Set down all of the data exactly. Pictures stay out of the copy.

[Provided material]:
====

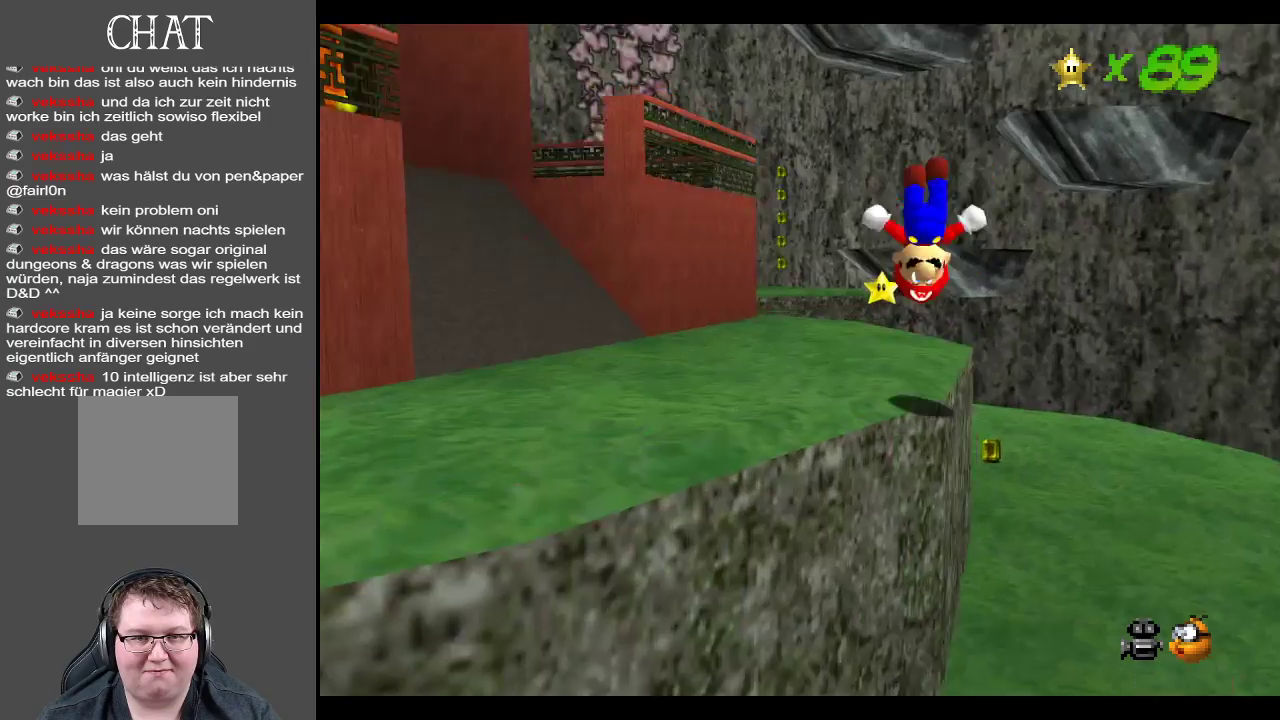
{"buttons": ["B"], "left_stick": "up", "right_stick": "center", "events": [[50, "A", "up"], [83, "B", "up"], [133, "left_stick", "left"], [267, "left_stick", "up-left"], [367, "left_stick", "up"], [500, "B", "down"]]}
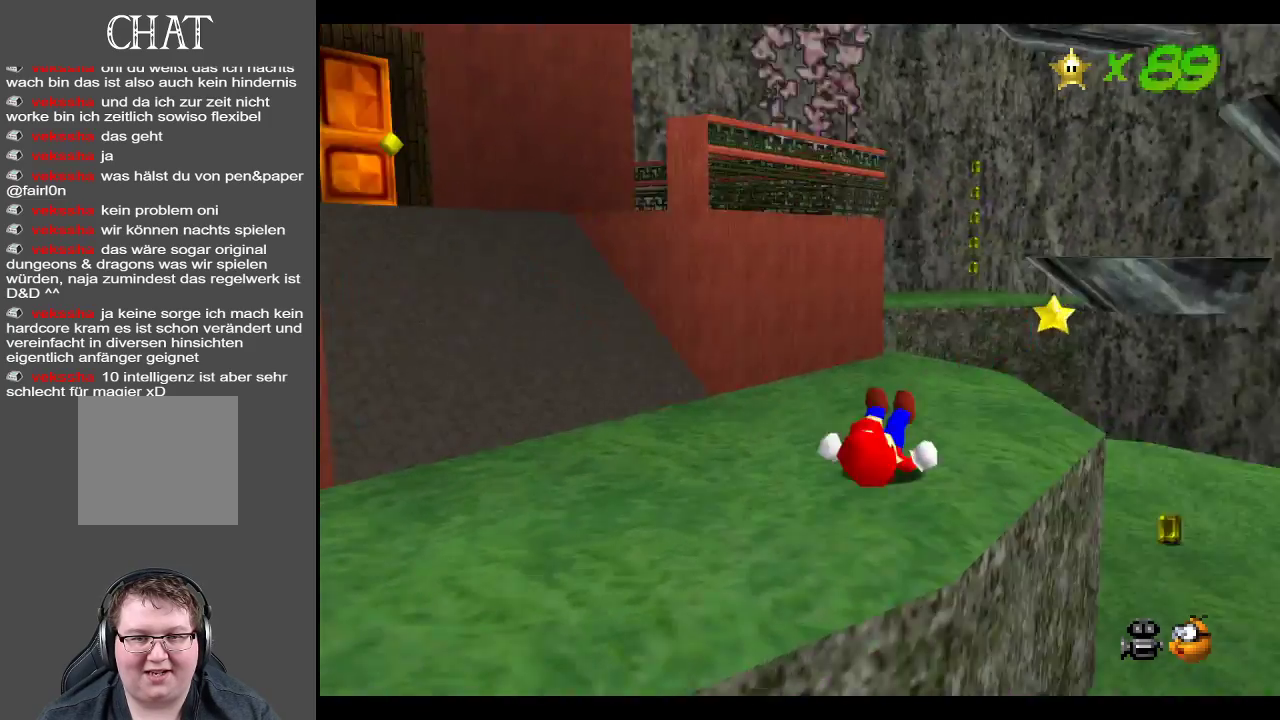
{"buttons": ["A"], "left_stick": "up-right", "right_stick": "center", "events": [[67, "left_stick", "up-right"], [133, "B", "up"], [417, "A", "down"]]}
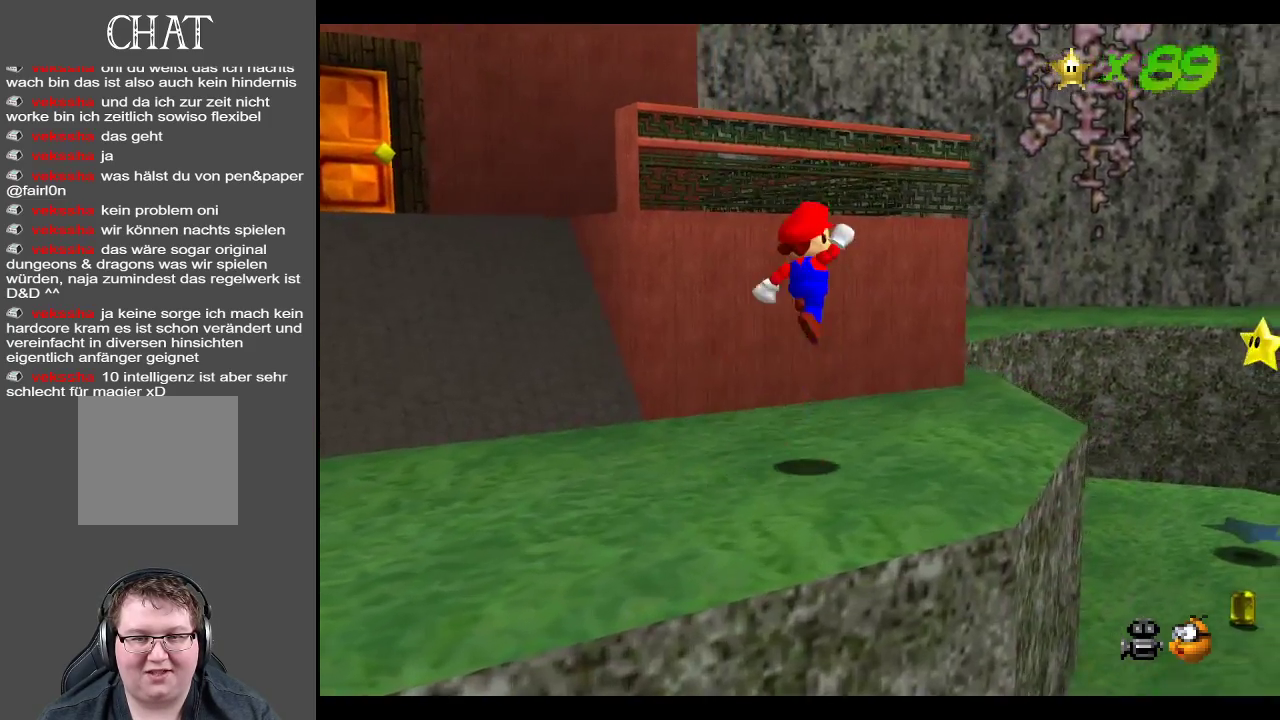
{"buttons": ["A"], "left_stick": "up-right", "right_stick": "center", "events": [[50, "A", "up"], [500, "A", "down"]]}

====

[Worked solution]:
{"buttons": ["B"], "left_stick": "up", "right_stick": "center", "events": [[50, "A", "up"], [83, "B", "up"], [133, "left_stick", "left"], [267, "left_stick", "up-left"], [367, "left_stick", "up"], [500, "B", "down"]]}
{"buttons": ["A"], "left_stick": "up-right", "right_stick": "center", "events": [[67, "left_stick", "up-right"], [133, "B", "up"], [417, "A", "down"]]}
{"buttons": ["A"], "left_stick": "up-right", "right_stick": "center", "events": [[50, "A", "up"], [500, "A", "down"]]}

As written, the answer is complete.